Mémoire Résistance et Déportation dans les Côtes-du-Nord

Entre terre et mer

A la veille de la guerre, les Côtes-du-Nord, 531 840 habitants en 1936, vivent surtout des activités du monde rural. En 1946, à 81,6 % la population habite encore une commune rurale (2e rang après la Creuse). Pourtant, par vagues successives, l’exode rural vers la région parisienne a précocement et durement frappé ce département breton qui a perdu 110 000 personnes depuis l’apogée de 1866.

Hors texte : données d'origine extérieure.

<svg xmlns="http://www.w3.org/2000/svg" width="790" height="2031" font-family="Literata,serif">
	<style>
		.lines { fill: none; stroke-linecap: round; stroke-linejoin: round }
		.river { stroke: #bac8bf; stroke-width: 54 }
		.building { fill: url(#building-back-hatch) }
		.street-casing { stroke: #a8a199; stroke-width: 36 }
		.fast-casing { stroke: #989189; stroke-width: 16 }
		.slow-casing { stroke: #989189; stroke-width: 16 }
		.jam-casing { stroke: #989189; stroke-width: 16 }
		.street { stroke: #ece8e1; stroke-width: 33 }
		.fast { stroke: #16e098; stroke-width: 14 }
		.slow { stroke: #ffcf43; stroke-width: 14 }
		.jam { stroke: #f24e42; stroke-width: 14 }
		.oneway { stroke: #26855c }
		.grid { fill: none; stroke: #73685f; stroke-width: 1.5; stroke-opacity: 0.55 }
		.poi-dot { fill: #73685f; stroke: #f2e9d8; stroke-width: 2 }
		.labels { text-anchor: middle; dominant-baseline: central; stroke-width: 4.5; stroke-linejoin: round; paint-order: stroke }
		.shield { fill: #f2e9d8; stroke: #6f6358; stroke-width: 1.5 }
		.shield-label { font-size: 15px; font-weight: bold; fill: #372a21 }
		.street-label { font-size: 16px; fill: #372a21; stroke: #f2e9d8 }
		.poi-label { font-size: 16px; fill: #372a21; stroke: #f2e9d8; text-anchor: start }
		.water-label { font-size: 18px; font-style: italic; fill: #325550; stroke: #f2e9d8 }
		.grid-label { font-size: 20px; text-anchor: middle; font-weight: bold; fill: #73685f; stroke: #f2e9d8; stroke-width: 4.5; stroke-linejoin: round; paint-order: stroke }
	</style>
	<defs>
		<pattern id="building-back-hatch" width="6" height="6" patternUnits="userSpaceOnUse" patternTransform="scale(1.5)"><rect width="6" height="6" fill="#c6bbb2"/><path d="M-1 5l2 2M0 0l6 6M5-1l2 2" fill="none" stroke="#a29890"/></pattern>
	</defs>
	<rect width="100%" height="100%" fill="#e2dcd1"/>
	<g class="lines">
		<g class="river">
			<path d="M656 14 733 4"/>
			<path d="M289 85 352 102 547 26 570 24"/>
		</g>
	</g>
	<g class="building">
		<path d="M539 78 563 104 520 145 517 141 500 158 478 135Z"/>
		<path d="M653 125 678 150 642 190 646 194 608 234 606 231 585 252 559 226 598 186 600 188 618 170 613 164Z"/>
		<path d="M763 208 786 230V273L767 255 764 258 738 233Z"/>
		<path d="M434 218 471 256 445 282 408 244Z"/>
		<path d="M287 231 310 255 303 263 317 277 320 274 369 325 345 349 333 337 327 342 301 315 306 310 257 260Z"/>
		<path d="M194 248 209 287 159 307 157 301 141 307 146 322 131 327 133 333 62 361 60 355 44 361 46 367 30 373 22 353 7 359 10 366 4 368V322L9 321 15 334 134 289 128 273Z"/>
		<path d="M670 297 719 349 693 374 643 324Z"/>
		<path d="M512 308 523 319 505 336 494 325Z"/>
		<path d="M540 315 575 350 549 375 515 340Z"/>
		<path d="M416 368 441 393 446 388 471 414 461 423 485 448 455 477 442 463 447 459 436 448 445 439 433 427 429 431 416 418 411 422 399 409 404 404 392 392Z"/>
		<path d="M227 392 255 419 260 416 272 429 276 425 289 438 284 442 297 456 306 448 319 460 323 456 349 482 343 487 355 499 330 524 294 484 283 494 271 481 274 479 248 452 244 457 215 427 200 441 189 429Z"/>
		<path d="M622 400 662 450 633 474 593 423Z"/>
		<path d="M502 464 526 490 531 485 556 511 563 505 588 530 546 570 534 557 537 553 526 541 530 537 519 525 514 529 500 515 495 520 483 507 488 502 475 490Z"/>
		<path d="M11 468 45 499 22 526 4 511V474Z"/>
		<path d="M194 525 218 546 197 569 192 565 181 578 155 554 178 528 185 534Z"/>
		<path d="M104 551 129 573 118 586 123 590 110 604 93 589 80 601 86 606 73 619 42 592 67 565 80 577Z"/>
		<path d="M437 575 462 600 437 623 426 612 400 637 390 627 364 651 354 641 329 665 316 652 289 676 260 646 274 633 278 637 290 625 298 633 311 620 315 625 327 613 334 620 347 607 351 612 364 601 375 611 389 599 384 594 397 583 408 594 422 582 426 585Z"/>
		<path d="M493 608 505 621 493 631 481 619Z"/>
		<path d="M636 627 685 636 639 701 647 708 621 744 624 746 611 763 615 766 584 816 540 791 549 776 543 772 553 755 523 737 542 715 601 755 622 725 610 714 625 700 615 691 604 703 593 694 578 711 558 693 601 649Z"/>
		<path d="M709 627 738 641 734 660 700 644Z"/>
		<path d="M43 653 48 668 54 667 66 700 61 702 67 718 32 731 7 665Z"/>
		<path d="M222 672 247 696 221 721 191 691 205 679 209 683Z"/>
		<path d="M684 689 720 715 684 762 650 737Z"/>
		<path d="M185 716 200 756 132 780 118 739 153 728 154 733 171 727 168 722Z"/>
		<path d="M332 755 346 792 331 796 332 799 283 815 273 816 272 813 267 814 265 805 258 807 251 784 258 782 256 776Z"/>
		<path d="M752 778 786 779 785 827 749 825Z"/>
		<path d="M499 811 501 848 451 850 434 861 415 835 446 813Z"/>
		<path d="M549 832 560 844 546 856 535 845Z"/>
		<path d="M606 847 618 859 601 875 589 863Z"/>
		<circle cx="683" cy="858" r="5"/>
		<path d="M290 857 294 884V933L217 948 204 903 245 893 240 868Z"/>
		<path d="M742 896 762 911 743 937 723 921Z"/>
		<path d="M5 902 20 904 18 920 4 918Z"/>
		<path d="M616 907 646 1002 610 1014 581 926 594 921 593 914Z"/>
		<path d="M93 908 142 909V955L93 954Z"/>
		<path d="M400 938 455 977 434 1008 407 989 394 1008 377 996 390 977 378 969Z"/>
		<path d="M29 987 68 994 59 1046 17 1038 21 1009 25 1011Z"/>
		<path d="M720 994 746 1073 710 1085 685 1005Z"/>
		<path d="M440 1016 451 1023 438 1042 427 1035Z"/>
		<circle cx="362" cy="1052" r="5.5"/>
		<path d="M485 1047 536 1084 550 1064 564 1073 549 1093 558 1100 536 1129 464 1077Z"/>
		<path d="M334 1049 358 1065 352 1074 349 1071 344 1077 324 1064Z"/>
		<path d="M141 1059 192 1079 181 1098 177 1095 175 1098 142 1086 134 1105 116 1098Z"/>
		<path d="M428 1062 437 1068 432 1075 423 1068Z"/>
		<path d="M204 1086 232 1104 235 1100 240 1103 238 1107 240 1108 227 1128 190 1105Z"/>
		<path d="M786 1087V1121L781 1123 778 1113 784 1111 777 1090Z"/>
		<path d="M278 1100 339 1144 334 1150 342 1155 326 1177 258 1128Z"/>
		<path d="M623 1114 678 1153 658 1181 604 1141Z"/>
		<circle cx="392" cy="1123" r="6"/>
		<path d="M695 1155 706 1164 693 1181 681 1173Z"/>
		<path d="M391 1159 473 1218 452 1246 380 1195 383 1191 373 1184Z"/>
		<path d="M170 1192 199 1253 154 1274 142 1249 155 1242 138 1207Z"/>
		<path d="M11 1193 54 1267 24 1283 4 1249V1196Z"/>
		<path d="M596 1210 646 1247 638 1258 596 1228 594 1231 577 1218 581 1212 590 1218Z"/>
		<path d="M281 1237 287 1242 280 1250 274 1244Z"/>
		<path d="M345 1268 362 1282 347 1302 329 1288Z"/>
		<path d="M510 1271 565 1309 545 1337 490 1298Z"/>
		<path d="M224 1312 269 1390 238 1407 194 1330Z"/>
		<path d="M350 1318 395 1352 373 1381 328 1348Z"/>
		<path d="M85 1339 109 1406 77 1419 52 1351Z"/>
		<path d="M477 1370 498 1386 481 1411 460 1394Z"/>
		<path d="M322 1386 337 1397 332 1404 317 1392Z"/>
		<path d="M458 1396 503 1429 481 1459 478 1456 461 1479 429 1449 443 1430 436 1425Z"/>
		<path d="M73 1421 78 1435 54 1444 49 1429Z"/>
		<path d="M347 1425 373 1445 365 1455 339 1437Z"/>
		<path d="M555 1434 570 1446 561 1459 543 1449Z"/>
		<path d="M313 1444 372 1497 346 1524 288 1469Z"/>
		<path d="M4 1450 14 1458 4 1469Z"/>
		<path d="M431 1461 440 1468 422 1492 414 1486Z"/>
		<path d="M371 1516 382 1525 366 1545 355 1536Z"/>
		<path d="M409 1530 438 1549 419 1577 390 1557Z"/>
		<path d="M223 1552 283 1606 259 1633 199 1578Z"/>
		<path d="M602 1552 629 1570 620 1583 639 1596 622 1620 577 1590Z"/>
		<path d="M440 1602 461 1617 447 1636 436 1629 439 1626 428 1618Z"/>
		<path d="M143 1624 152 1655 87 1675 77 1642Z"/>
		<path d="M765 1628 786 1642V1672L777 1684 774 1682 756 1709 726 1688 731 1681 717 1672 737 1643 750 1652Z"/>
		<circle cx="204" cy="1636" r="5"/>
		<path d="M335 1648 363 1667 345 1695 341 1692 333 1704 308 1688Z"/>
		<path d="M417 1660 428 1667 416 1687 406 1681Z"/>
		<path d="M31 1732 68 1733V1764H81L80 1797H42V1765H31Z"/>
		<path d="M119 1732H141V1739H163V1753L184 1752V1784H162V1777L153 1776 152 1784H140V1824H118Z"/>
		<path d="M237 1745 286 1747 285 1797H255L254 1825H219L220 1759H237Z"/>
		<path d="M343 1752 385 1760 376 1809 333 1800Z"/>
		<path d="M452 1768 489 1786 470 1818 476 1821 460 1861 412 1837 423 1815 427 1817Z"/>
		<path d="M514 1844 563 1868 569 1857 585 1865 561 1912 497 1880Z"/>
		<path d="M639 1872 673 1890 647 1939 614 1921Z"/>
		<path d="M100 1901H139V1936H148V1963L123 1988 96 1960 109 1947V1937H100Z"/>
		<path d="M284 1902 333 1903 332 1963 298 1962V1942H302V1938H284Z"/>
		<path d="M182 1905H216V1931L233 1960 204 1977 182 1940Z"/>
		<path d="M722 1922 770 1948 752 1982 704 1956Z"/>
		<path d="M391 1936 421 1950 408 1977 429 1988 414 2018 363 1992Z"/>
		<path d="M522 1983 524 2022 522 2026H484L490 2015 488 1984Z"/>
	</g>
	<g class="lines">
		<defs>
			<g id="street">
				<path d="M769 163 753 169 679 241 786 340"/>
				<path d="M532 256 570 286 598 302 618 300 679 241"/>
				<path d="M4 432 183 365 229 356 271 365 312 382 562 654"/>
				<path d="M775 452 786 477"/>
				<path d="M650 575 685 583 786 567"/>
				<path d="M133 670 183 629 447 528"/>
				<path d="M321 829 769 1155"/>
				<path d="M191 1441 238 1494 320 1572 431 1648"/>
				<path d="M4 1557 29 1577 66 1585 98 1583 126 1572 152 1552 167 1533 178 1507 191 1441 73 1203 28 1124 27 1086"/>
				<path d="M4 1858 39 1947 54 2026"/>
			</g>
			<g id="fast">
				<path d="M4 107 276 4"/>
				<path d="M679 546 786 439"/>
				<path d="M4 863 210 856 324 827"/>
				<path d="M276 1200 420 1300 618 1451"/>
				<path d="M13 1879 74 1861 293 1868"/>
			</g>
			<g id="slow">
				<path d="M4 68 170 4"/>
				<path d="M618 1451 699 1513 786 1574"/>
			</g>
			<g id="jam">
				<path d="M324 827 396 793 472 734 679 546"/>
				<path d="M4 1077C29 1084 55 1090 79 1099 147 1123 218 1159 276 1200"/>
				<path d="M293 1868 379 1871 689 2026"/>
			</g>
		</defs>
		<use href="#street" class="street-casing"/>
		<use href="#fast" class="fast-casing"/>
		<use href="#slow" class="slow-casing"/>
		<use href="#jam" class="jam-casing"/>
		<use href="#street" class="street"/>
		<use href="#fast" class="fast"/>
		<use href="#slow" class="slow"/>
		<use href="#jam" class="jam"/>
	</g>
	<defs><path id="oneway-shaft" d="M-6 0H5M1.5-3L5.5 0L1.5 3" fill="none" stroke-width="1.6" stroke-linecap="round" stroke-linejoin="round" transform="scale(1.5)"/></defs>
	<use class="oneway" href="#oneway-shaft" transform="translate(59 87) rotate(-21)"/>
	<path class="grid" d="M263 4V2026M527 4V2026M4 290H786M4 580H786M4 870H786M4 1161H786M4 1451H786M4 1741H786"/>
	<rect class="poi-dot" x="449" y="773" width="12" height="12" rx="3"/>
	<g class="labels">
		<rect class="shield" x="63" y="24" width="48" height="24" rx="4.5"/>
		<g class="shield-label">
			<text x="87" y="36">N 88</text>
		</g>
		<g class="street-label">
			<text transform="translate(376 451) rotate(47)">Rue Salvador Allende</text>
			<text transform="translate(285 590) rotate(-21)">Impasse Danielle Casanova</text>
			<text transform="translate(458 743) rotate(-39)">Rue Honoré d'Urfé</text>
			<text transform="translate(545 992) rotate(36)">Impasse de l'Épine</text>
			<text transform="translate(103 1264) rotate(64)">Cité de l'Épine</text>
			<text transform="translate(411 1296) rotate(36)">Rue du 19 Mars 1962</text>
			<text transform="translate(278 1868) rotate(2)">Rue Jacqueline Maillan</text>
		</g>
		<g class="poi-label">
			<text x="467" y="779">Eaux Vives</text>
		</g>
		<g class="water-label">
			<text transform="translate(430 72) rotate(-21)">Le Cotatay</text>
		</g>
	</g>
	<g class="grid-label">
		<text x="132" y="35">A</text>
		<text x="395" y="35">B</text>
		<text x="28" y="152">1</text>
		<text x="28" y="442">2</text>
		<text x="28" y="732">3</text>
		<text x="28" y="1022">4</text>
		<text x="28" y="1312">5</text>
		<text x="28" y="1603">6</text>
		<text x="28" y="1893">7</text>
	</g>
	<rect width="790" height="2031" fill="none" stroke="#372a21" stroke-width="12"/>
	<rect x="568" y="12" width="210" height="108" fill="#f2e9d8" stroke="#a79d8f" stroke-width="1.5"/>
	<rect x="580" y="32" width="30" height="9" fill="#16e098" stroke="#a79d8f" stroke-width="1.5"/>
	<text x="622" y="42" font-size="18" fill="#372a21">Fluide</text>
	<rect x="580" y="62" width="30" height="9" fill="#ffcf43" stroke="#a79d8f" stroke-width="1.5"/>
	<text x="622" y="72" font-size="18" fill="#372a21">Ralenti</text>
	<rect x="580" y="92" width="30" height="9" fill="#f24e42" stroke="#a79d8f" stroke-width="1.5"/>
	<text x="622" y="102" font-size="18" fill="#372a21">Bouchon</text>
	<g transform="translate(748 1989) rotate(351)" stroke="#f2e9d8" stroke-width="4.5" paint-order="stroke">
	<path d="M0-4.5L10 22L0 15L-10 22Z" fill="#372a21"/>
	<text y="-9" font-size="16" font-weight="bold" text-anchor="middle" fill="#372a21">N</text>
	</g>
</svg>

Hormis Saint-Brieuc, le tissu urbain n’est constitué que de cinq petites villes, de 5 à 12 000 habitants, vivant du commerce et de l’artisanat, sauf Guingamp qui compte plusieurs usines. Avec 31 640 hab. en 1936, Saint-Brieuc est le principal pôle administratif, commercial grâce au port du Légué et à son rôle de nœud de communications, et industriel du département. En 1939, la cité briochine concentre 37,6 % des entreprises et 49,1 % de la main d’œuvre ouvrière du département.

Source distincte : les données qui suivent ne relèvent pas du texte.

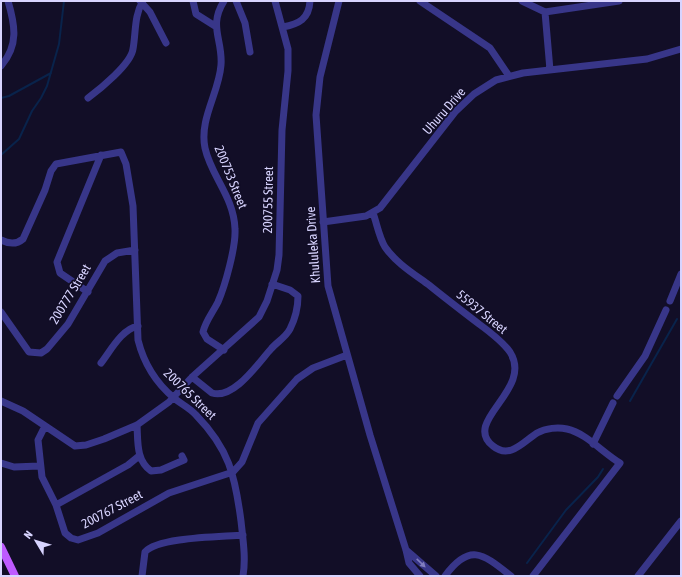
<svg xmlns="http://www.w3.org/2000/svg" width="682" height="577" font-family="'Asap Condensed',sans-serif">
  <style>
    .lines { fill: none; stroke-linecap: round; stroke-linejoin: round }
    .stream { stroke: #09234b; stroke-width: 2 }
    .minor { stroke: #383689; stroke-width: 7 }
    .major { stroke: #be5bff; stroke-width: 8 }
    .oneway { fill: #807dbe }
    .labels { text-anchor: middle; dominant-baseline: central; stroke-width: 3.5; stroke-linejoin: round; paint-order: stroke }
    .street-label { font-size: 13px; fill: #d8d4ff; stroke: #120e27 }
  </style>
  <rect width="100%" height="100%" fill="#120e27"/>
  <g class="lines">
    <path class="stream" d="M 1,98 L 9,96 L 51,73
      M 1,155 L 19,139 L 32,111 L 41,98 L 47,86 L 59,44 L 64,1
      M 630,401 L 677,319
      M 527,563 L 566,510 L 598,477 L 603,469"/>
    <path class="minor" d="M 140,1 L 150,12 L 166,43
      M 193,1 L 196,14 L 215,26
      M 236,1 L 245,23 L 250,52
      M 339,1 L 320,77 L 316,115 L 328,286 L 370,435 L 406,550 L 409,563 L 420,576
      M 420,1 L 490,48 L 509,76
      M 522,1 L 545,12 L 550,70
      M 545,12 L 619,1
      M 283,27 C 299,24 309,19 310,1
      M 1,66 C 19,45 15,25 8,1
      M 88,98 C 100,89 131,64 133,49 C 136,33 134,15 143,1
      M 373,213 C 377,224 379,237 385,247 C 396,263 414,274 429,285 C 445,298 462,311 479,324 C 490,332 502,341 510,352 C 534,390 461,421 493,446 C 510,460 524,441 537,433 C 546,428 558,427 567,429 C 586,433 603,453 620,463 L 533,576
      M 323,222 L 366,216 L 380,208 L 455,112 L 474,94 L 496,80 L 523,73 L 647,59 L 681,49
      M 1,240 C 9,244 16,245 23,239 L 45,190 L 51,171 L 56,164 L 121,152 L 126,164 L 133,206 L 138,340 C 144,364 156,383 174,398 C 181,404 190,408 196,415 C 229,449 235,475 241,521 C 243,540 246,558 243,576
      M 88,292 L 60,273 L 57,262 L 101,155
      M 670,301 L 681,274
      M 1,312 L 29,352 L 41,353 L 47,349 L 68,324 L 105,261 L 117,253 L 135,250
      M 224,350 L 207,339 L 203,332 C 205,322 213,312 218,302 C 225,286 236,247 235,229 C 234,197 211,176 205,148 C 199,119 219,93 221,65 C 223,40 208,26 224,1
      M 101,363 C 111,350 122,329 138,326
      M 192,377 L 212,393 C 234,400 259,362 271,349 C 277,342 286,337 290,329 C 295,319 298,306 298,296 L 290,290 L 272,284
      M 617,396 L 645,356 L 666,310
      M 1,401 L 23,411 L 75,446 L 86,445 L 104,439 L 137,425 L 169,402 L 192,377 L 259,317 L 267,301 L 277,270 L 279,255 L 282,130 L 288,71 L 288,49 L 275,1
      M 137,425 C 138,442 136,460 151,471 L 161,470 L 184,460 L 182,456
      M 45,426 L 38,440 L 42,477 L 56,505 L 65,533 L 71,538 L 78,540 L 98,533 L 169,493 L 233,472 L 242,462 L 258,423 L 297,379 L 313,368 L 347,355
      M 593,444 L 613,403
      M 1,463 L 14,467 L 39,466
      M 56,505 L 128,465 L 139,456
      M 406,550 L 436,576
      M 142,576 L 145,552 C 158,537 221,537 243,535
      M 445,576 C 470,542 483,554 511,576
      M 638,576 L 681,521"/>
    <path class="major" d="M 1,547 L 15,576"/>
  </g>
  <defs><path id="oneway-solid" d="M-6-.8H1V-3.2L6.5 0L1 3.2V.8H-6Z"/></defs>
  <use class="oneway" href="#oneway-solid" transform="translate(421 563) rotate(44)"/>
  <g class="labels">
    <g class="street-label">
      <text transform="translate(444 111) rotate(-49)">Uhuru Drive</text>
      <text transform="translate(231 177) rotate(68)">200753 Street</text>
      <text transform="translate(268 200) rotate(-89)">200755 Street</text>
      <text transform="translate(313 245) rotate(-94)">Khululeka Drive</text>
      <text transform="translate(70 294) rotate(-59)">200777 Street</text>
      <text transform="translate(482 312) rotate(39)">55937 Street</text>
      <text transform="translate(190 394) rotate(44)">200765 Street</text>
      <text transform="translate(112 509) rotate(-28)">200767 Street</text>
    </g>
  </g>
  <rect width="682" height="577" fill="none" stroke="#d8d4ff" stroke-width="4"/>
  <g transform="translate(36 541) rotate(308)" stroke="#120e27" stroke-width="3" paint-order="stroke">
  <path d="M0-3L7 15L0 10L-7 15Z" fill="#d8d4ff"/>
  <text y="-6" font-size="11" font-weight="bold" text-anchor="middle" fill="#d8d4ff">N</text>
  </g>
</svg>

Mais ce terroir marqué par la ruralité possède aussi une façade littorale de 350 km, sans grands ports. Cependant, la proximité de l’Angleterre donne toute son importance stratégique à la côte nord de la Bretagne tant pour l’occupant qui va y édifier son Mur de « l’Atlantique » que pour la poignée d’hommes qui va tenter de rejoindre l’Angleterre par la mer.

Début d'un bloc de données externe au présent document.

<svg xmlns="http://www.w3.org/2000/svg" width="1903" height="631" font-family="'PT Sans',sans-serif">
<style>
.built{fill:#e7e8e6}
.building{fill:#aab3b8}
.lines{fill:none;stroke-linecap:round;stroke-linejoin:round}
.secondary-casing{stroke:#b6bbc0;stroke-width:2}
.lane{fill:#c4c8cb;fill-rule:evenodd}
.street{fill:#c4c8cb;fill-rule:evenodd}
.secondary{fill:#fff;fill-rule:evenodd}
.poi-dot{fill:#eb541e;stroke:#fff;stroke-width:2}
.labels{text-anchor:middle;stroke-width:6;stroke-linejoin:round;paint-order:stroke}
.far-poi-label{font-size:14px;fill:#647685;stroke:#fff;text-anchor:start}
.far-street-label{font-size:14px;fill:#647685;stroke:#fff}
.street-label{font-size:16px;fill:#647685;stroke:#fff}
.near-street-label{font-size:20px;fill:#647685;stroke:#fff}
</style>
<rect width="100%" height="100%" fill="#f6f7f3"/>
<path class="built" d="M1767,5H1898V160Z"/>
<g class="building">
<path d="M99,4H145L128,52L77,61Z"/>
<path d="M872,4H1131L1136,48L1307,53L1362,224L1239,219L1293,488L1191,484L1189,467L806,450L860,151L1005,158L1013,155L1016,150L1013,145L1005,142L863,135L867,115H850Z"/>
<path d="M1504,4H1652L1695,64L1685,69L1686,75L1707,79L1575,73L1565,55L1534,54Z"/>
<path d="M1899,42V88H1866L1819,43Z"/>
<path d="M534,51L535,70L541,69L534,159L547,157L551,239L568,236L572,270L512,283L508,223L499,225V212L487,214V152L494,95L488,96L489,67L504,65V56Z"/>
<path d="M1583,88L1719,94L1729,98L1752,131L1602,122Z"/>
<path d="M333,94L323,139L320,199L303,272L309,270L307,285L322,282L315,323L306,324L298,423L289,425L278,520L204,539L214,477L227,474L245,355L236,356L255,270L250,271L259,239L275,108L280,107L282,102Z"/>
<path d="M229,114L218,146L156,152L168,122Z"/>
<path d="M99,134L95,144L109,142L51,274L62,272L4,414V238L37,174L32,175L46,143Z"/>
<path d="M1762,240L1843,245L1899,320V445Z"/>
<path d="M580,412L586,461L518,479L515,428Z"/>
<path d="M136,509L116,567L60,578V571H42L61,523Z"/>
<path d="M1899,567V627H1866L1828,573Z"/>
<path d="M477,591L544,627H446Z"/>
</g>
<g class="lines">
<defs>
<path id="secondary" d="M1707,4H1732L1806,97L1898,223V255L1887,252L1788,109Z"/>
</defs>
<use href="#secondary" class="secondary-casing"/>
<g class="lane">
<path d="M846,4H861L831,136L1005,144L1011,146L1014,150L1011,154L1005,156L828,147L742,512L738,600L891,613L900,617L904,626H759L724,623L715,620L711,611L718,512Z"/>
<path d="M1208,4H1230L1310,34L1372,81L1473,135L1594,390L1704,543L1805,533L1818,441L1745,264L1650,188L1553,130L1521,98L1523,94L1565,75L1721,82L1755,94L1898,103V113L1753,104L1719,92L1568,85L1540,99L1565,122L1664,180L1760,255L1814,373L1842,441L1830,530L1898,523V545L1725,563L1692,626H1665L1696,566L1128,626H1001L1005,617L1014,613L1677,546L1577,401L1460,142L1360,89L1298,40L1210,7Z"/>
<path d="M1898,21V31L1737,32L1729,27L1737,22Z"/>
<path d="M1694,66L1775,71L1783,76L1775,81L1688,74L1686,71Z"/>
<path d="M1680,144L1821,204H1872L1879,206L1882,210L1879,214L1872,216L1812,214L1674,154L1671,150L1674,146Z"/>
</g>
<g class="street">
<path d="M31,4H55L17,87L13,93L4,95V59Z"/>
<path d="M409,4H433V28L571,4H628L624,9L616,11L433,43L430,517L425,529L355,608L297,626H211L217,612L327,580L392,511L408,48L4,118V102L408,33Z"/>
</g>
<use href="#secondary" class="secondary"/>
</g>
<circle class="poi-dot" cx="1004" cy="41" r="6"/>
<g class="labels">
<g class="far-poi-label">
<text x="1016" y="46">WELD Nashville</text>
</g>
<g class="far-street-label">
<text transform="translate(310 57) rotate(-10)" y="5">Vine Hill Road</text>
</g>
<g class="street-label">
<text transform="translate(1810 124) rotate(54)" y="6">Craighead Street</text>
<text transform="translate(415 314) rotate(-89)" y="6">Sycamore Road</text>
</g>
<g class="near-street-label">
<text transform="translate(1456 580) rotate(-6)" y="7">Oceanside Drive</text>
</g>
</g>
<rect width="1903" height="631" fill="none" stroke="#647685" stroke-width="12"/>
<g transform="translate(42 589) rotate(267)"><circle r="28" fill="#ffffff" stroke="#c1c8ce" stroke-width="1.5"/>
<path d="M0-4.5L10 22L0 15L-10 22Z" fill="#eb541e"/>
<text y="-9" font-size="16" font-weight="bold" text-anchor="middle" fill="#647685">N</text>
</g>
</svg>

C’est une société marquée par les pertes de 14-18 et atteinte par le vieillissement et une surmortalité masculine qui tient aux ravages de l’alcoolisme. En 1938, dans cette région catholique et nataliste, les décès l’emportent légèrement sur les naissances.

La grande majorité des ménages vit dans des fermes dispersées dans le bocage. Les conditions d’habitat sont encore souvent déplorables. Beaucoup de hameaux ne sont pas électrifiés.

En 1929, on recensait 72 400 exploitations agricoles, dont 47 % de petites (moins de 5 ha) et 7 % seulement de plus de 20 ha. On a souvent du mal à vivre de ce système de polyculture-élevage peu intensif, ce qui a obligé les enfants des petites fermes aux familles trop nombreuses à partir chercher du travail ailleurs. La crise agricole des années 1930 a accéléré la disparition de ces toutes petites exploitations.

Dans les exploitations à base familiale, la mise en valeur des terres se partage entre le faire-valoir direct et le fermage. Le métayage a presque disparu. Suite à l’enrichissement de 14-18, la mécanisation a fait des progrès dans l’entre-deux-guerres. Mais agriculteurs et artisans ruraux n’ont pas encore rompu avec les rythmes de l’économie paysanne traditionnelle.